Defunct tennis tournament
- Event name: Dewar Cup London
- Tour: Grand Prix circuit (1970–76)
- Founded: 1968
- Abolished: 1976
- Editions: 9
- Location: London, England
- Venue: Crystal Palace National Sports Centre Royal Albert Hall
- Surface: Carpet / indoor

= Dewar Cup Finals =

The Dewar Cup Finals also known as the Dewar Cup London was an indoor tennis event held from 1968 through 1976 or London 3 its ATP designation. For the initial two years staged at the Crystal Palace National Sports Centre and subsequently at the Royal Albert Hall, it served as the penultimate event of the Dewar Cup circuit of tournaments with the winners of each leg of the circuit qualifying for this final playoff competition.

● INFORMATION GIVEN:
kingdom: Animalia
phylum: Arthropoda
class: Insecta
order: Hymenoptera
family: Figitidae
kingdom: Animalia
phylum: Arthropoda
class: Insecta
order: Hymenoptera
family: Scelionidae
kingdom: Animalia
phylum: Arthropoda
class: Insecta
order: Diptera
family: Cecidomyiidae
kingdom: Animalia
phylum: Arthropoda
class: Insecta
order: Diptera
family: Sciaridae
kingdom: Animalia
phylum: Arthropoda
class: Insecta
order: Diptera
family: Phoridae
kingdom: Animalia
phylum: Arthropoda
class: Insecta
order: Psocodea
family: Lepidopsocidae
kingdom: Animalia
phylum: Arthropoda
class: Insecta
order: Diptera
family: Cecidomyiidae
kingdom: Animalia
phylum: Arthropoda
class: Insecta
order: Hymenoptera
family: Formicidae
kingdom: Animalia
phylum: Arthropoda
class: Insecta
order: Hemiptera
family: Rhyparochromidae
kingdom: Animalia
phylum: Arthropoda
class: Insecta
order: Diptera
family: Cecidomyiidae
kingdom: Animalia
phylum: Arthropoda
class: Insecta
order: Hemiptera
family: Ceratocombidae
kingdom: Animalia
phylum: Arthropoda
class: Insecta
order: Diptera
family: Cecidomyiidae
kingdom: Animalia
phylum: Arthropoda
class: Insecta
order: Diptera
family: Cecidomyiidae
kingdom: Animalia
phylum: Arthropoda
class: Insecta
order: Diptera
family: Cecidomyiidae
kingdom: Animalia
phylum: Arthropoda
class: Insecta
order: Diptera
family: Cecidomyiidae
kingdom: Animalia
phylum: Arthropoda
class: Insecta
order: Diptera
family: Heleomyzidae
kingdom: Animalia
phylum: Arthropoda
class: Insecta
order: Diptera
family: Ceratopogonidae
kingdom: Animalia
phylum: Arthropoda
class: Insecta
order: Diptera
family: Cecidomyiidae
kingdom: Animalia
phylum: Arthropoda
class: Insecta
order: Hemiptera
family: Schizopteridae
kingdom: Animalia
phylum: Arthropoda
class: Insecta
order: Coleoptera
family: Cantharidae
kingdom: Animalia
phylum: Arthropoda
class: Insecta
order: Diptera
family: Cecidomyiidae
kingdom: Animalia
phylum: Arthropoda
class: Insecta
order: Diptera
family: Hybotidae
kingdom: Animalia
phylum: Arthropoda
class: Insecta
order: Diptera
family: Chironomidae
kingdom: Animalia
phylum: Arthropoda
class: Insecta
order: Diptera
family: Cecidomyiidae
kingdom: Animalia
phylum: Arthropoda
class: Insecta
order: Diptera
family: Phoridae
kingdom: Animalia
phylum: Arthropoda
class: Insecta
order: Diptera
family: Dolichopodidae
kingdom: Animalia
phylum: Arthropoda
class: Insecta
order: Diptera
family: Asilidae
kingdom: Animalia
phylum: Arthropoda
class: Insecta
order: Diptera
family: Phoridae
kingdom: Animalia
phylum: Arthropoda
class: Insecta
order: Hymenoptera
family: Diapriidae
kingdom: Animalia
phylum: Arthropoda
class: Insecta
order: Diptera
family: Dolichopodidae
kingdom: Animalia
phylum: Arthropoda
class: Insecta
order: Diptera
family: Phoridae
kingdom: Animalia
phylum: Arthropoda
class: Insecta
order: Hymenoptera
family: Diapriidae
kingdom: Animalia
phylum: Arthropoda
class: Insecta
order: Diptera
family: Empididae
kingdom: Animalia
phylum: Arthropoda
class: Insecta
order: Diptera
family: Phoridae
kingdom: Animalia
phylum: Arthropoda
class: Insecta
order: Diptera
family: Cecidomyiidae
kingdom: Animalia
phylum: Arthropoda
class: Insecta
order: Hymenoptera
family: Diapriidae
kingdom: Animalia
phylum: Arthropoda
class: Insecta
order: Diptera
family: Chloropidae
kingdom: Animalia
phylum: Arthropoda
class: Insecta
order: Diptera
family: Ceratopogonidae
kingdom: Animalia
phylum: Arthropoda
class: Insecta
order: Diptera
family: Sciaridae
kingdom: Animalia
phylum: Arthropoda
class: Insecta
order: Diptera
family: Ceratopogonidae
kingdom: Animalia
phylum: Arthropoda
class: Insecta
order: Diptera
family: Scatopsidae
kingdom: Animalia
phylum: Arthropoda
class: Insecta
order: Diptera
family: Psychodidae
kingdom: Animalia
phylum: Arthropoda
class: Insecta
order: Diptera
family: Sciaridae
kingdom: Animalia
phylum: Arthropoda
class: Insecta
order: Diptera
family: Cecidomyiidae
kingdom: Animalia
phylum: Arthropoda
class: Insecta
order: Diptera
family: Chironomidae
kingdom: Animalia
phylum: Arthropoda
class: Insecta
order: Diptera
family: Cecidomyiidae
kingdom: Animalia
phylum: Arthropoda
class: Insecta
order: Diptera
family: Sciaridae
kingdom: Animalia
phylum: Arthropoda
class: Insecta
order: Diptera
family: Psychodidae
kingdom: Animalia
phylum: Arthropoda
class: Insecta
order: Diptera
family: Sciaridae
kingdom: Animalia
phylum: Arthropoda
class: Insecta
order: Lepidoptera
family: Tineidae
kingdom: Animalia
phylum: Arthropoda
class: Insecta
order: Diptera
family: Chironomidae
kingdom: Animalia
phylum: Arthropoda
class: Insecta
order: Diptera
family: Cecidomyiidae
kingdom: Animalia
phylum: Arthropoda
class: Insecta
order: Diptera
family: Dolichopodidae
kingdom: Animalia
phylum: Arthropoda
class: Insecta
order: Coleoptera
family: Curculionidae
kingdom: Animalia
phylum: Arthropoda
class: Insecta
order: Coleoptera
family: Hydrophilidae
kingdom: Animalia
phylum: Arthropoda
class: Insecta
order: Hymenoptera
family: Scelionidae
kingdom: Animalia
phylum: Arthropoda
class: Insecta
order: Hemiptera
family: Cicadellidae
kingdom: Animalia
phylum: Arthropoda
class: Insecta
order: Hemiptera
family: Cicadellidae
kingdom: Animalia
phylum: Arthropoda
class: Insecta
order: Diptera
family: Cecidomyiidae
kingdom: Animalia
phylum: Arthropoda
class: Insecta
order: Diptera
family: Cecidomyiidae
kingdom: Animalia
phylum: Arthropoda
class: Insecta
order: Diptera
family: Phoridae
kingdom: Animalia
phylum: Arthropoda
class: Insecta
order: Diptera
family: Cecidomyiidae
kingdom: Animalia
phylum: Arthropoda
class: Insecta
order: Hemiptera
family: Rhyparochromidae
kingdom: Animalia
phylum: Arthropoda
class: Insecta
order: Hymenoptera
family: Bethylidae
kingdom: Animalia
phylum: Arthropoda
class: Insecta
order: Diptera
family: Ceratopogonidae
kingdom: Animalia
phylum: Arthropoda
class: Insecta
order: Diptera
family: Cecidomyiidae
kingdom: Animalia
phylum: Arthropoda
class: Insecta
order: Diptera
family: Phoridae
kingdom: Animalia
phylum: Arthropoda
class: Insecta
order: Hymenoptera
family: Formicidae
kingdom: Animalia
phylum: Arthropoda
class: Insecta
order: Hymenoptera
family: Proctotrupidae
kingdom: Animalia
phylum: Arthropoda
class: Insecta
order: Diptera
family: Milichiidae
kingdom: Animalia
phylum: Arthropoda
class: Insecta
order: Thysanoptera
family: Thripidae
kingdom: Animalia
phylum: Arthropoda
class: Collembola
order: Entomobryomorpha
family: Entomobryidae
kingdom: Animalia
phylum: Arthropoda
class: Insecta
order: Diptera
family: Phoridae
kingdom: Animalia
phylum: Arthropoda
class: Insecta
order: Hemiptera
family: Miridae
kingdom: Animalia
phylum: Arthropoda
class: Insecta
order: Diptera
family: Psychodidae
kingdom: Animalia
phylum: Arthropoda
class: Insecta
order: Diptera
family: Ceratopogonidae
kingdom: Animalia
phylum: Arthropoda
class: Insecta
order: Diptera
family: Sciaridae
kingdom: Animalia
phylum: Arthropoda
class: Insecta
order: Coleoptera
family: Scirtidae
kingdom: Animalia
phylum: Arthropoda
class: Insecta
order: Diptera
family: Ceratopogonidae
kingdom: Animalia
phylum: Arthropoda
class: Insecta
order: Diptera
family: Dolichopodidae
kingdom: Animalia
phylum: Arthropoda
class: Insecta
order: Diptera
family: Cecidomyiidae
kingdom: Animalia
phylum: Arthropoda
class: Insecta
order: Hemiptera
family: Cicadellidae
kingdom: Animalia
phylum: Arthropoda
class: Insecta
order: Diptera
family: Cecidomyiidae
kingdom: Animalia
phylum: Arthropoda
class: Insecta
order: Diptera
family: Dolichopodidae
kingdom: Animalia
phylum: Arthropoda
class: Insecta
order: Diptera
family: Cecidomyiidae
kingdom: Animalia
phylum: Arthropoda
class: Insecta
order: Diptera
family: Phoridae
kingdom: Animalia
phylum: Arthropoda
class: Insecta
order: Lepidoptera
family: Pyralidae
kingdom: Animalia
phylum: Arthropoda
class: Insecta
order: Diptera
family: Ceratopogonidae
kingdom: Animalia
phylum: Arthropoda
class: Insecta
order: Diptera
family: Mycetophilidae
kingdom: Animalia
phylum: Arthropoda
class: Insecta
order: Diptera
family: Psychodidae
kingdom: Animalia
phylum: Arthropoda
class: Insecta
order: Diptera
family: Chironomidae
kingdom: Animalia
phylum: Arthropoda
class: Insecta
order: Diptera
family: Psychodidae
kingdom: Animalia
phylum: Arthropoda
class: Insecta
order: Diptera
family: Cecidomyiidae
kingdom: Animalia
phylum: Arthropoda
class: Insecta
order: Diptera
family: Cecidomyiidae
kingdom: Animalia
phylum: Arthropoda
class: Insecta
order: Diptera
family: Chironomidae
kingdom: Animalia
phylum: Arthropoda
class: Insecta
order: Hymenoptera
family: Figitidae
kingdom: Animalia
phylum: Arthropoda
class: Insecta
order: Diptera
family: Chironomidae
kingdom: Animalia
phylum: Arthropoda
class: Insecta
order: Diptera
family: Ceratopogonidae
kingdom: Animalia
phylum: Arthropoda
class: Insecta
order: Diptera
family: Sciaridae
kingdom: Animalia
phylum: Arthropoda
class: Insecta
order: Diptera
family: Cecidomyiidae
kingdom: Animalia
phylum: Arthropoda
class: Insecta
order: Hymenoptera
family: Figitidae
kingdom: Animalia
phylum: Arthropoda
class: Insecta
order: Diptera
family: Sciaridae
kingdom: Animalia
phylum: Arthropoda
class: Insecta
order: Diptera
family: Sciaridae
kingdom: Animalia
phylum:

● WHAT THIS TASK INVOLVES: Quote the Dewar Cup text in full, word for word. The material above comes from a different source than the Dewar Cup text.

● SOLUTION FOR THIS PROBLEM:
Defunct tennis tournament
- Event name: Dewar Cup London
- Tour: Grand Prix circuit (1970–76)
- Founded: 1968
- Abolished: 1976
- Editions: 9
- Location: London, England
- Venue: Crystal Palace National Sports Centre Royal Albert Hall
- Surface: Carpet / indoor

= Dewar Cup Finals =

The Dewar Cup Finals also known as the Dewar Cup London was an indoor tennis event held from 1968 through 1976 or London 3 its ATP designation. For the initial two years staged at the Crystal Palace National Sports Centre and subsequently at the Royal Albert Hall, it served as the penultimate event of the Dewar Cup circuit of tournaments with the winners of each leg of the circuit qualifying for this final playoff competition.